I believe they go hand in hand. The owners decide the rules and what content is allowable. Their mods police that. The member's can only post what is allowed or encouraged or they can't post.


----------



## cannonfoddertfc (Dec 20, 2020)

Did the rules change when VS bought Second Media? 
I am honestly asking, I wasn't a member prior to the changeover to the new software.


----------



## cannonfoddertfc (Dec 20, 2020)

cannonfoddertfc said:


> Did the rules change when VS bought Second Media?
> I am honestly asking, I wasn't a member prior to the changeover to the new software.


Sorry, misspoke, VS bought Outdoor Hub to get this site not Second Media.


----------



## cannonfoddertfc (Dec 20, 2020)

painterswife said:


> I believe they go hand in hand. The owners decide the rules and what content is allowable. Their mods police that.
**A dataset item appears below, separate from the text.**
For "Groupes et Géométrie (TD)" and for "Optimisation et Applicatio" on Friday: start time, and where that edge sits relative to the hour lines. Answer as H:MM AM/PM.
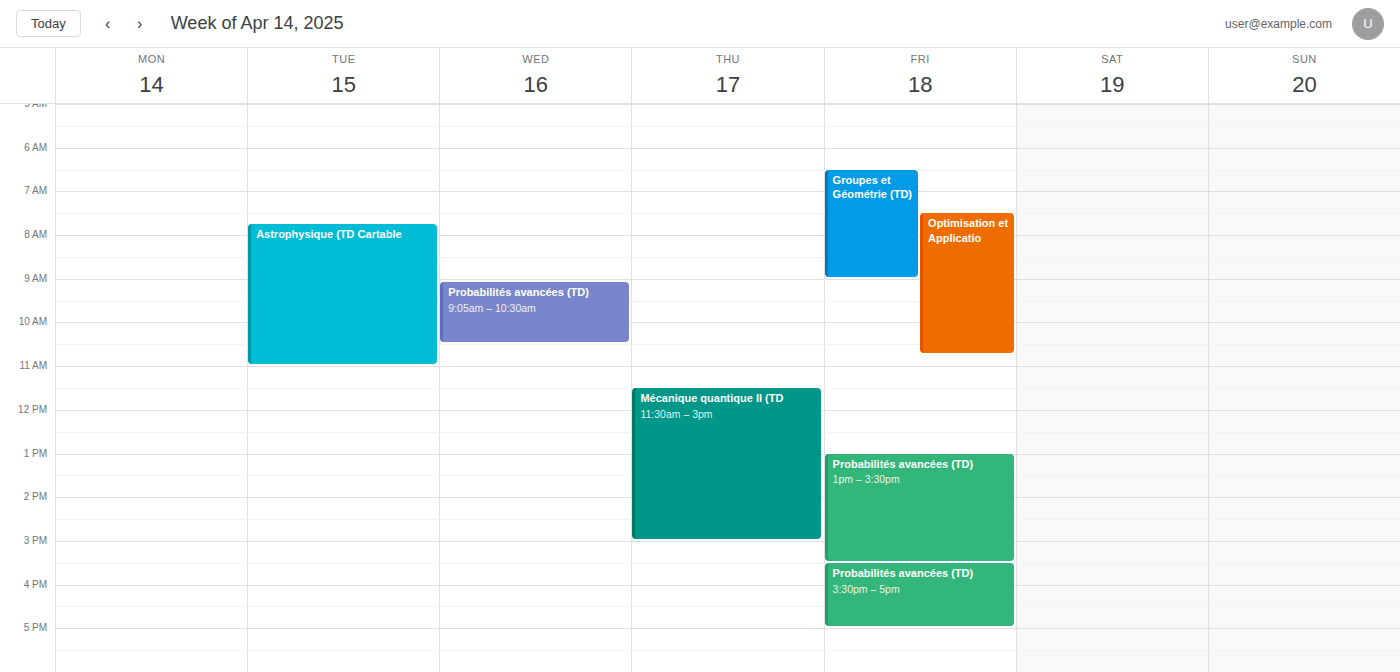
"Groupes et Géométrie (TD)": 6:30 AM, halfway between the 6 AM and 7 AM lines. "Optimisation et Applicatio": 7:30 AM, halfway between the 7 AM and 8 AM lines.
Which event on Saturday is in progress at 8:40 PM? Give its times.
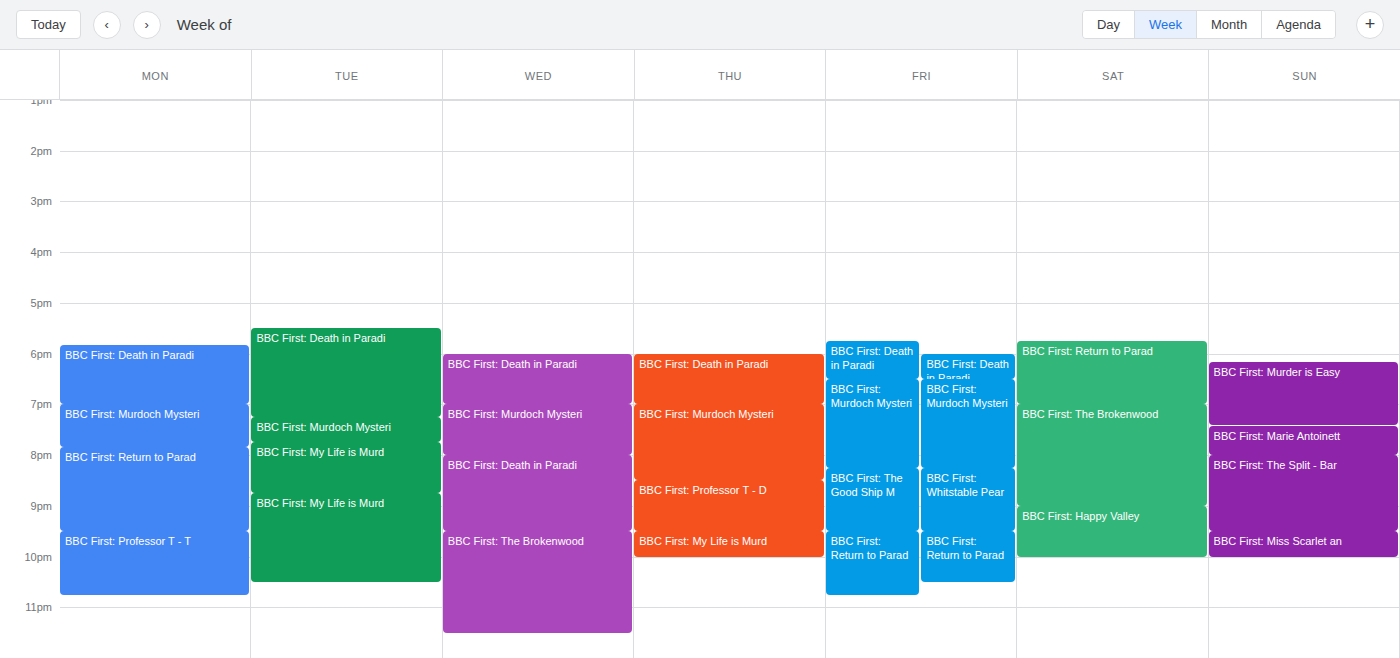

The member's can only post what is allowed or encouraged or they can't post.


I know at least two of the mods here from elsewhere and cannot imagine either one of them enforcing any kind of true censorship, they just aren't that kind of people. 
Please don't misunderstand me, mods do make mistakes, they are people too, and text does not convey emotion very well so sometimes what is typed is not the same as what is read and as such, misunderstandings happen. 

I am truly curious if there are examples here of VS reaching all the way down to this site and "allowing or encouraging" members posts.


----------



## wr (Aug 10, 2003)

cannonfoddertfc said:


> Did the rules change when VS bought Second Media?
> I am honestly asking, I wasn't a member prior to the changeover to the new software.
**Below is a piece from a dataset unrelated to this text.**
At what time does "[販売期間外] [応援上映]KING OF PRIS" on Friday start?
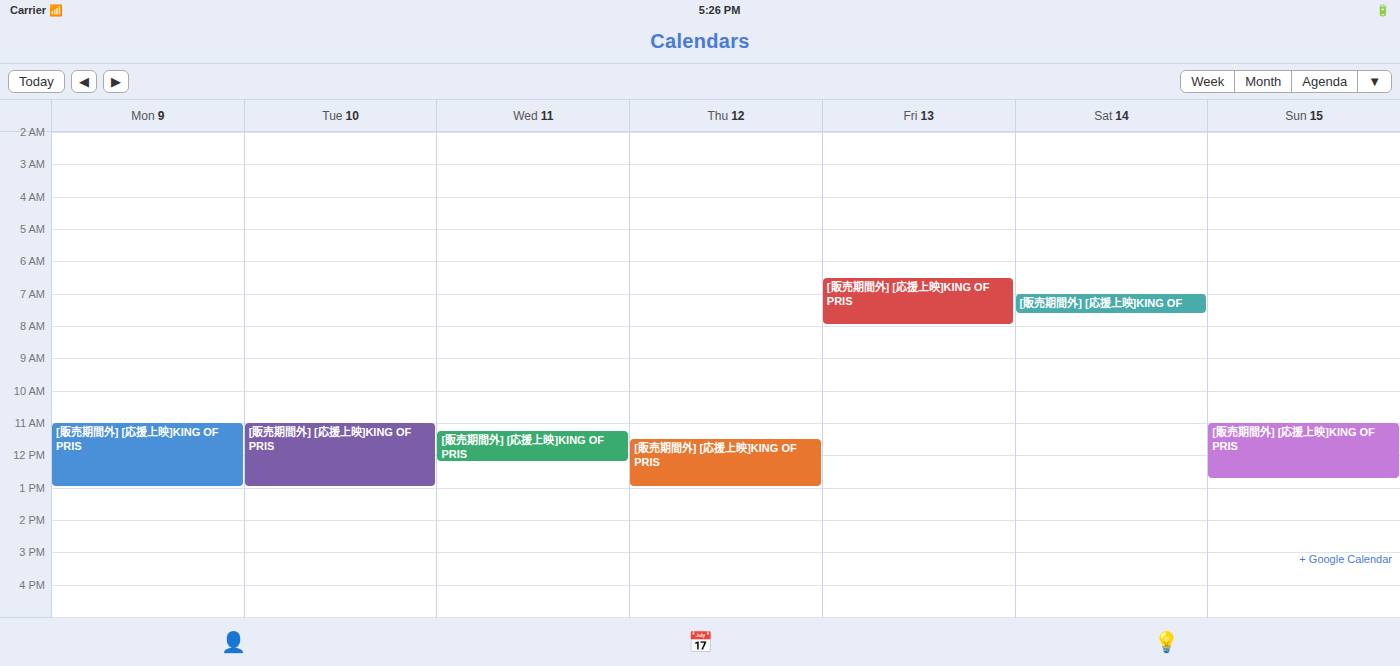
6:30 AM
There have been no rule changes.


----------



## wr (Aug 10, 2003)

painterswife said:


> I believe they go hand in hand. The owners decide the rules and what content is allowable. Their mods police that. The member's can only post what is allowed or encouraged or they can't post.


I haven't received any directions from ownership so perhaps you could forward me your list of instructions.


----------



## oregon woodsmok (Dec 19, 2010)

I enjoy the people here (most of them) but I'd sure like to talk about homesteading instead of politics and it gets really boring when a couple of people have to have the last word and aren't content until everyone else believes as they do.

As time goes along, this forum has become a lot less about homesteading, less about livestock, less about growing veggies, less about storing,food, taking care of the land, how to get started in small farming... the sorts of things I am interested in. Honestly, I could care less about your opinion on covid vaccine, unless perhaps you are a noted virologist at a prestigious medical school... which none of the insistent loudmouths are. 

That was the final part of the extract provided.